大同盆地是我国典型高砷地下水分布区，含水层系统中硫经历了强烈的（生物）氧化还原循环。项目拟选取大同盆地高砷地下水野外试验场为研究区，采用野外监测、模拟实验、热力学计算与反应-迁移耦合模拟相结合的方法，定量探讨硫（生物）氧化还原循环对地下水系统中砷迁移转化的影响。首先，基于场地水文地质条件、前期调查与监测数据，建立场地高砷含水层系统地下水流模型。然后，通过对地下水中砷形态、硫形态、（多）硫代砷化合物组成及砷赋存铁矿物相的精确测定与模拟计算，准确识别地下水系统中硫（生物）氧化还原循环途径及其诱导下砷迁移转化的主导性地球化学过程。在此基础上，建立富硫环境中砷的地球化学循环模型。最后，通过整合水流模型和砷的地球化学循环模型，实现砷的反应-迁移耦合模拟计算，定量刻画硫（生物）氧化还原循环对砷迁移富集的影响机制。研究对揭示高砷地下水形成机理具有重要意义，有望进一步丰富和完善高砷地下水成因理论体系。
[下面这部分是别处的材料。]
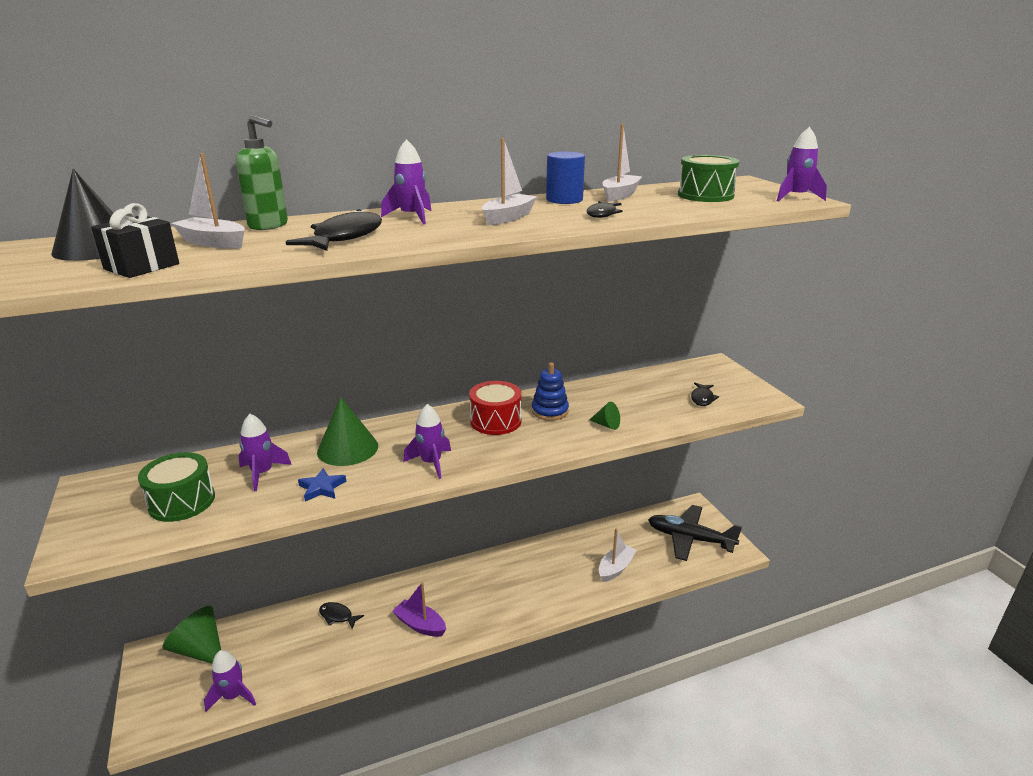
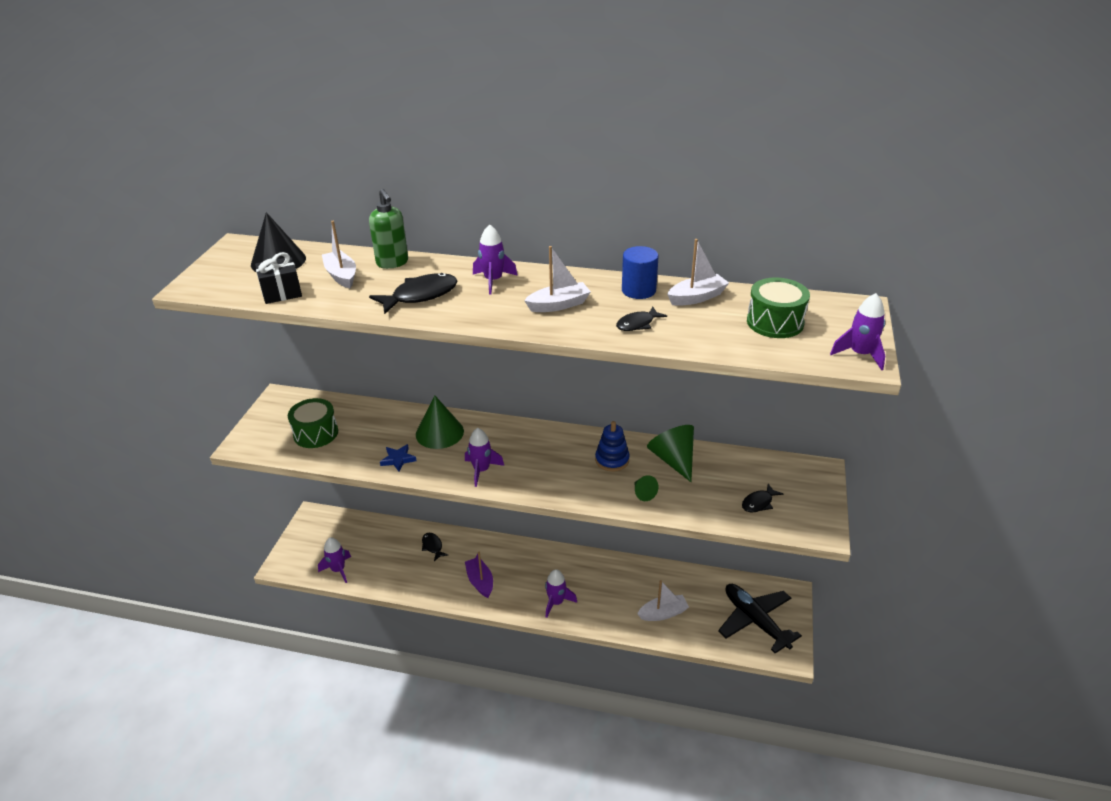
camera: 35 degrees right, 10 degrees up
green cone [162,606,221,664] -> green cone moved to [647,425,694,482]
purple rocket [238,414,292,491] -> purple rocket moved to [545,569,577,618]
red drum [469,381,522,435] -> none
项目针对地下水系统中砷的赋存形态、硫酸盐还原促进砷释放的机理研究方面取得了新进展。研究发现强还原、碱性、富硫环境下硫代砷化合物的形成是地下水中砷富集的关键水文地球化学过程，提出了硫（生物）地球化学循环形成硫代砷化合物控制砷迁移富集这一新机制。通过模型定量刻画了地下水水化学与水文地质条件对砷原位固定的影响。研究成果为区域劣质地下水改良提供了新思路，对推动了地下水污染修复技术进步，对保障高砷地下水分布区供水安全具有重要的理论与实践指导意义。依托项目发表高水平学术论文19篇，授权国家专利3项；培养博士研究生4人，硕士研究生15人；开展国际合作与交流7人次。